DOCUMENT EXCERPT:
--------------------------------
Back In the Saddle

5 Simple Fit Tips to Make Your Ride More Comfortable

We’ve all been there: it’s the morning after a beautiful 20-mile loop on the local rail-trail; you’re still hearing the whoosh of tires on smooth pavement, feeling the cool relief of a shady, tree-lined stretch. The only thing keeping you from getting right back out for another lap is… your butt. And your lower back. Oh, and your shoulders. Your knees could use a bit of a stretch, too, come to think of it, and oowww your wrists are not moving the way they should quite yet.

Investing 10 minutes in a basic fit assessment can help solve these issues for future rides. If a bike is fit properly, your body is stable, supported and ready to take on more miles with or without a padded saddle. While your local bike shop will always be able to provide the most accurate in-person fine tuning, this five-point quick fit should make a huge difference!


1

Upper Body Angle


Wearing clothes you generally ride in (this doesn’t necessarily mean lycrayour jeans will work just fine!), throw a leg over the top-tube of the bicycle so you’re straddling the frame. You should have a few inches of clearance over the frame, so you’re able to pop off the saddle easily if you need to stop in a hurry. If you have no clearance over the frame, this bike is likely going to be too big to fit properly. Place your hands on the handlebars in a riding position, with your hands able to rest easily on the brakes. If you’re on a bike with drop handlebars, place your hands on the hoods of the brake levers.

Photo by: Thomas Altfather Good | CC BY-ND 2.0

Next, shimmy backwards to lift your sit bones (ok, your butt) onto the saddle. You may need to stand on your tip-toes to do this, or place one foot on a pedal. Direct your eyes forward, and straighten your back. Your body is now making a triangle shape when viewed from the side, with one point at the saddle, one point at the handlebars and one point at your shoulders. If you’re on a hybrid or mountain bike, you’re looking for about a 45-degree angle at your shoulders, allowing for a slight bend in the elbow. If you’re on a road bike, you’re looking for about a 90-degree angle at your shoulders, allowing for the same slight bend.

In other words, the geometry of your upper body is creating a supportive triangle shape, engaging your core muscles, and allowing your elbows to absorb gentle vibrations and feedback from the road before it reaches your shoulders and neck.
--------------------------------
DATA SHOWN:
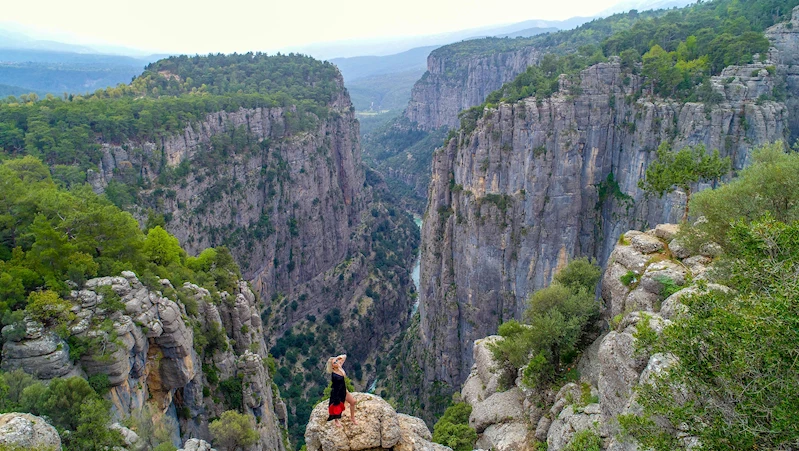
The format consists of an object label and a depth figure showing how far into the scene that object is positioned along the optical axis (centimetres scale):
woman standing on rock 1272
--------------------------------
PROMPT: Copy the bike fit article again, starting with "In other words, the" and going on through "shoulders and neck.", but swap in "small bumps" wherever "gentle vibrations" appears. The material comes from a separate source.

EXERCISE OUTPUT:
In other words, the geometry of your upper body is creating a supportive triangle shape, engaging your core muscles, and allowing your elbows to absorb small bumps and feedback from the road before it reaches your shoulders and neck.